4. 6356 sayılı Kanun'un “Yetki İtirazı” kenar başlıklı 43 üncü maddesi de şöyledir:

“(1) Kendilerine 42 nci madde uyarınca gönderilen tespit yazısını alan işçi veya işveren sendikaları veya sendika üyesi olmayan işveren; taraflardan birinin veya her ikisinin yetki şartlarına sahip olmadığı veya kendisinin bu şartları taşıdığı yolundaki itirazını, nedenlerini de göstererek yazının kendilerine tebliğ edildiği tarihten itibaren altı ... günü içinde mahkemeye yapabilir.

(2) İtiraz dilekçesi görevli makama kayıt ettirildikten sonra mahkemeye verilir. Kurulu bulunduğu işkolunda çalışan işçilerin yüzde birinden daha az üyesi bulunan işçi sendikası, yetki itirazında bulunamaz.

(3) İtiraz dilekçesinde veya ekinde somut delillerin yer almaması hâlinde itiraz incelenmeksizin reddedilir. İşçi ve üye sayılarının tespitinde maddi hata ve süreye ilişkin itirazları mahkeme altı ... günü içinde duruşma yapmaksızın kesin olarak karara bağlar. (Değişik cümle: 12/10/2017-7036/34 md.) Bunların dışındaki itirazlar için mahkeme, duruşma yaparak karar verir ve bu karar hakkında istinaf yoluna başvurulması hâlinde bölge adliye mahkemesi bir ay içinde kararını verir. (Ek cümle: 12/10/2017-7036/34 md.) Bu karara karşı temyiz yoluna başvurulması hâlinde Yargıtay bir ay içinde kesin olarak karar verir.

(4) 42 nci maddenin üçüncü fıkrası uyarınca kendisine yetki şartlarına sahip olmadığı bildirilen işçi sendikası, altı ... günü içinde yetkili olup olmadığının tespiti için dava açabilir.

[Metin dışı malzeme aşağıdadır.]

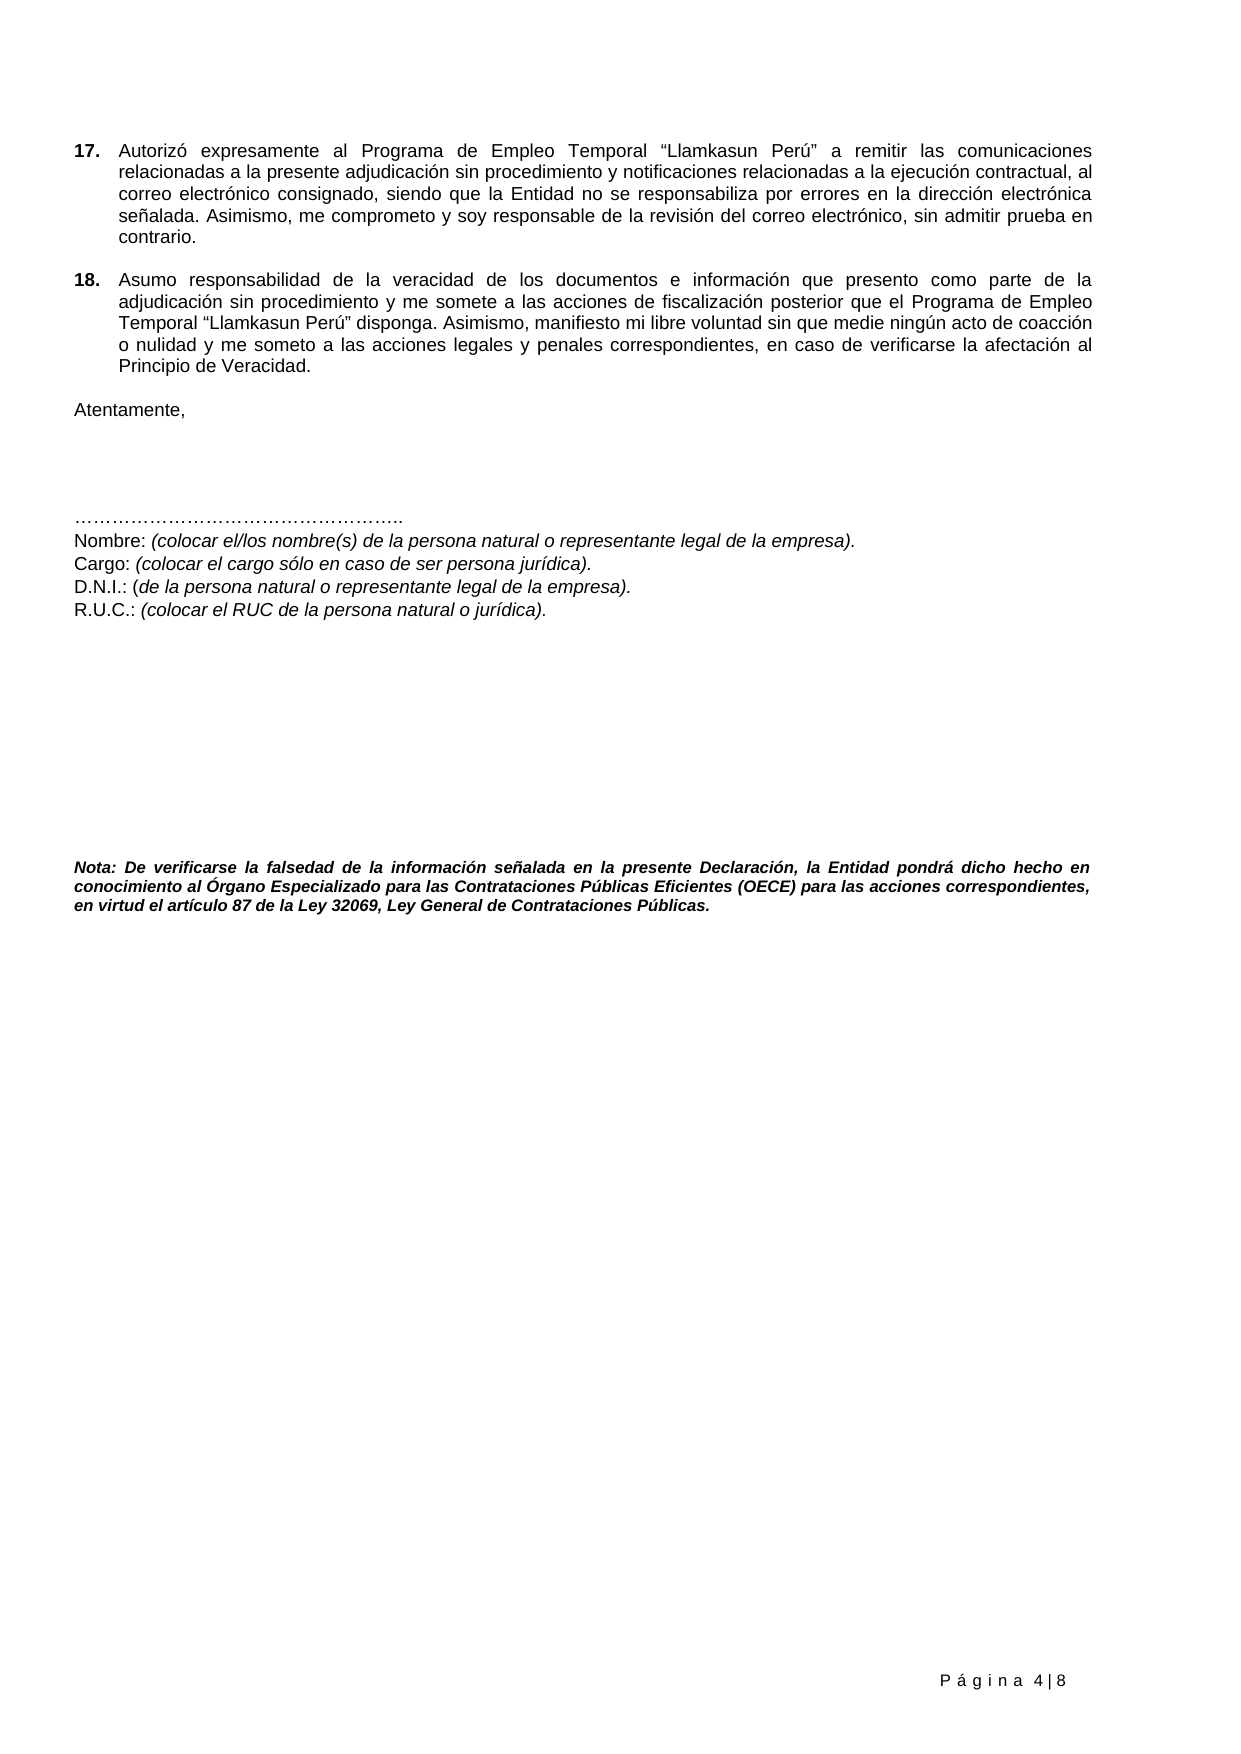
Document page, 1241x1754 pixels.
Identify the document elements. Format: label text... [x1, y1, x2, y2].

list Autorizó expresamente al Programa de Empleo Temporal “Llamkasun Perú” a remitir las comunicaciones relacionadas a la presente adjudicación sin procedimiento y notificaciones relacionadas a la ejecución contractual, al correo electrónico consignado, siendo que la Entidad no se responsabiliza por errores en la dirección electrónica señalada. Asimismo, me comprometo y soy responsable de la revisión del correo electrónico, sin admitir prueba en contrario. [74, 140, 1093, 247]
list Asumo responsabilidad de la veracidad de los documentos e información que presento como parte de la adjudicación sin procedimiento y me somete a las acciones de fiscalización posterior que el Programa de Empleo Temporal “Llamkasun Perú” disponga. Asimismo, manifiesto mi libre voluntad sin que medie ningún acto de coacción o nulidad y me someto a las acciones legales y penales correspondientes, en caso de verificarse la afectación al Principio de Veracidad. [74, 269, 1093, 377]
text D.N.I.: (de la persona natural o representante legal de la empresa). [74, 576, 1093, 597]
list Nota: De verificarse la falsedad de la información señalada en la presente Declaración, la Entidad pondrá dicho hecho en conocimiento al Órgano Especializado para las Contrataciones Públicas Eficientes (OECE) para las acciones correspondientes, en virtud el artículo 87 de la Ley 32069, Ley General de Contrataciones Públicas. [74, 858, 1093, 915]
text Atentamente, [74, 398, 1093, 420]
text Nombre: (colocar el/los nombre(s) de la persona natural o representante legal de la empresa). [74, 529, 1093, 551]
text …………………………………………….. [74, 506, 1093, 528]
list R.U.C.: (colocar el RUC de la persona natural o jurídica). [74, 599, 1093, 621]
text Cargo: (colocar el cargo sólo en caso de ser persona jurídica). [74, 553, 1093, 574]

Mahkeme açılan davayı o işkolunda çalışan işçilerin en az yüzde birini üye kaydeden işçi sendikaları ile işveren sendikası veya sendika üyesi olmayan işverene de bildirir. Mahkeme davayı iki ay içinde sonuçlandırır.

(5) İtiraz, karar kesinleşinceye kadar yetki işlemlerini durdurur.”

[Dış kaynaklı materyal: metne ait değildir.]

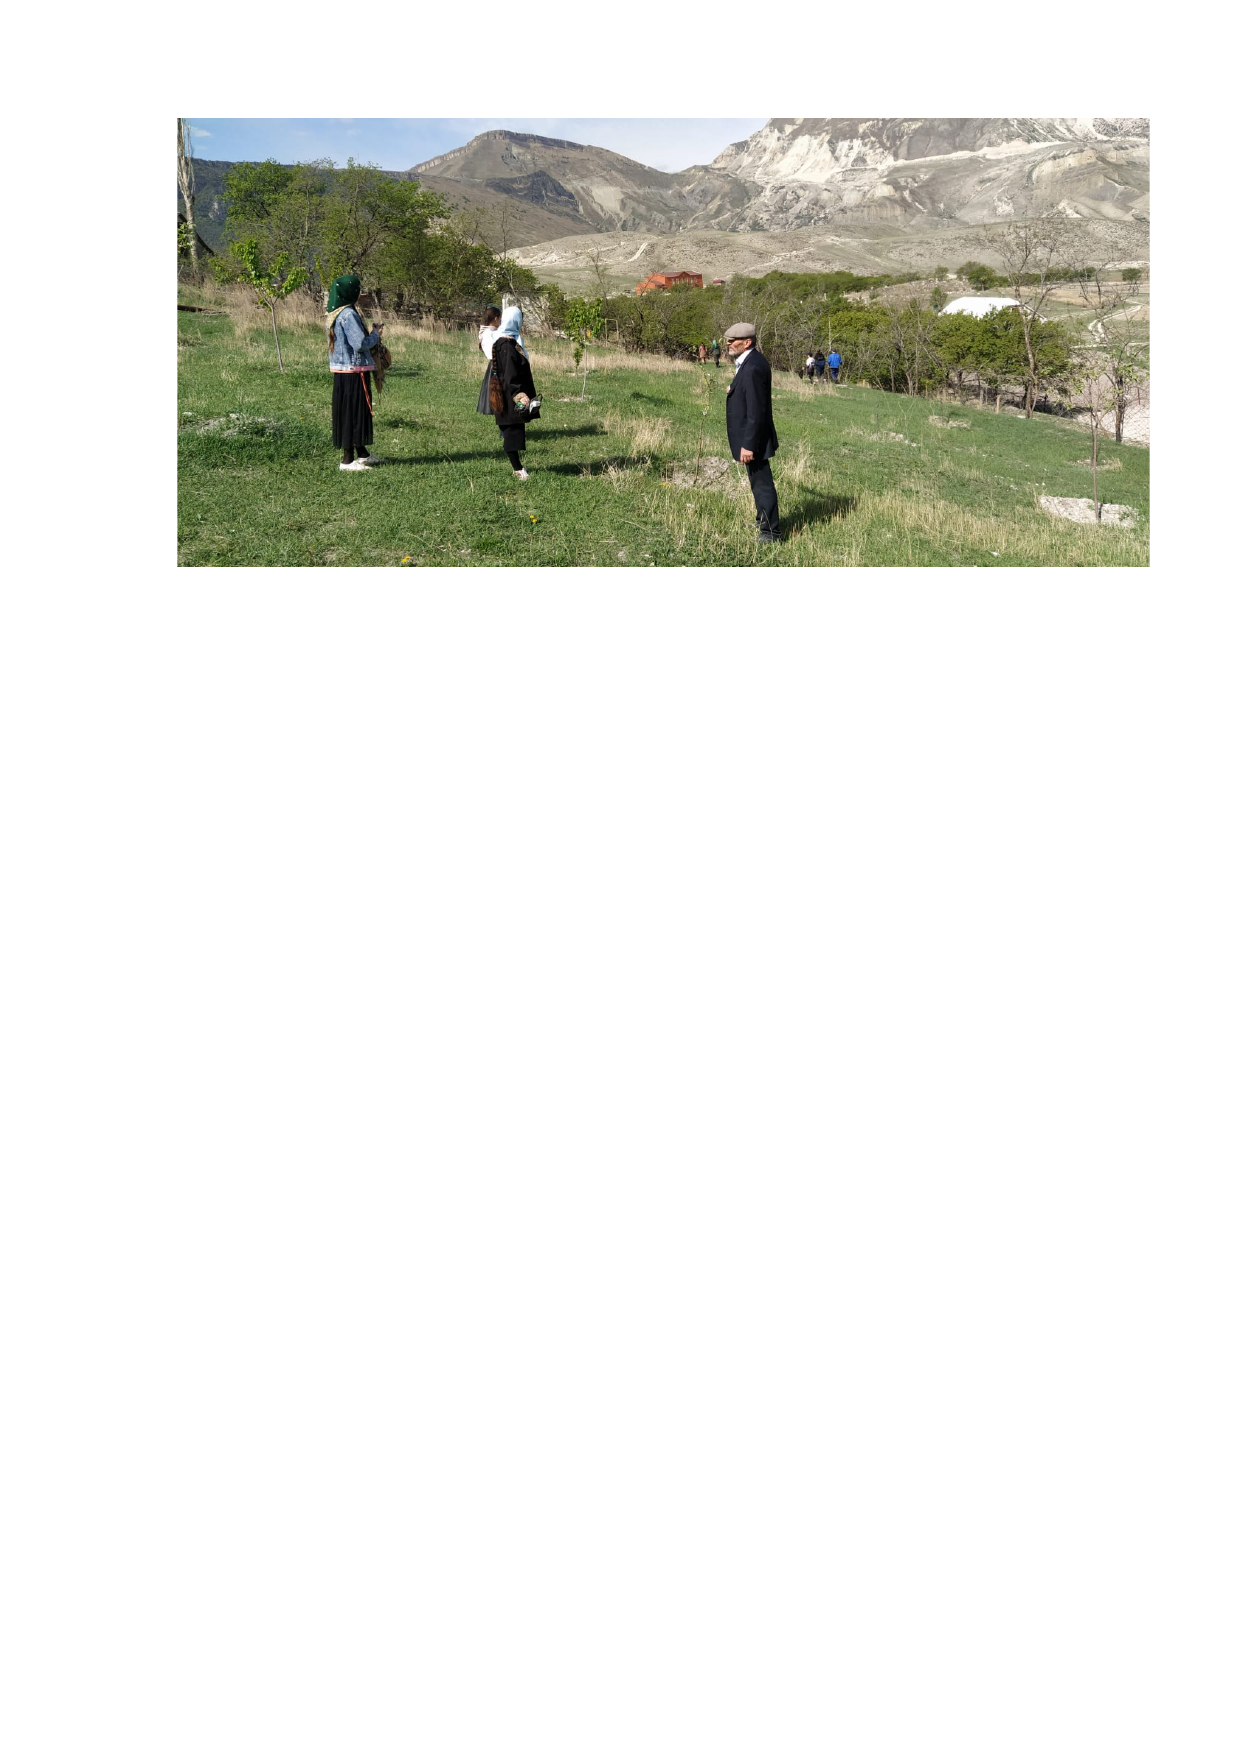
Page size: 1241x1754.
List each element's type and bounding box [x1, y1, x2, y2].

5. 6100 sayılı Hukuk Muhakemeleri Kanunu'nun (6100 sayılı Kanun) 369 uncu maddesinin birinci fıkrası ile 370 ve 371 inci maddeleri.

6. Karar tarihinde yürürlükte olan Avukatlık Asgari Ücret Tarifesi'nin (AAÜT) "Avukatlık ücretinin aidiyeti, sınırları ve ortak veya değişik sebeple davanın reddinde davalıların avukatlık ücreti" kenar başlıklı 3 üncü maddesinin ikinci fıkrası şöyledir:

"Müteselsil sorumluluk da dahil olmak üzere, birden fazla davalı aleyhine açılan davanın reddinde, ret sebebi ortak olan davalılar vekili lehine ..., ret sebebi ayrı olan davalılar vekili lehine ise her ret sebebi için ayrı ayrı avukatlık ücretine hükmolunur."

3. Değerlendirme

1. Tarafların iddia, savunma ve dayandıkları belgelere, uyuşmazlığın hukuki nitelendirilmesi ile uygulanması gereken hukuk kurallarına, dava şartlarına, yargılamaya hâkim olan ilkelere, ispat kurallarına ve temyiz olunan kararda belirtilen gerekçelere göre davacı vekilinin aşağıdaki paragrafın kapsamı dışındaki temyiz itirazları yerinde görülmemiştir.

2. Somut dosyada, davanın reddine karar verilmiş olmakla ret sebebi aynı olduğu hâlde İlk Derece Mahkemesince davalılar lehine ayrı ayrı vekâlet ücreti hükmedilmesi hatalı olup bozmayı gerektirir.

Ne var ki bu hatanın giderilmesi yeniden yargılama yapılmasını gerektirmediğinden 6100 sayılı Kanun’un 370 inci maddesinin ikinci fıkrası hükmü uyarınca kararın düzeltilerek onanması gerekir.

VI. KARAR

Açıklanan sebeple;

1. Davacı tarafın diğer temyiz itirazlarının reddine,

2. Temyiz olunan, İlk Derece Mahkemesi kararına karşı istinaf başvurusunun esastan reddine ilişkin Bölge Adliye Mahkemesi kararının ORTADAN KALDIRILMASINA, davacı tarafın temyiz itirazının kabulü ile İlk Derece Mahkemesi kararının, hüküm fıkrasının (3) ve (4) numaralı bentlerinin hükümden tamamen çıkarılarak yerine (3) numaralı bent olarak;

"3. Karar tarihinde yürürlükte bulunan Asgari Avukatlık Ücreti Tarifesi'nin 3 üncü maddesinin ikinci bendi gereğince 5.100,00 TL avukatlık ücretinin davacıdan alınarak davalılara verilmesine," bendinin yazılmasına, sonraki bent numaralarının buna göre teselsül ettirilmesine ve hükmün bu şekli ile DÜZELTİLEREK ONANMASINA,

İstek hâlinde peşin alınan temyiz harcının ilgiliye iadesine,

Dosyanın İlk Derece Mahkemesine, kararın bir örneğinin Bölge Adliye Mahkemesine gönderilmesine,

22.02.2023 tarihinde oy birliğiyle karar verildi.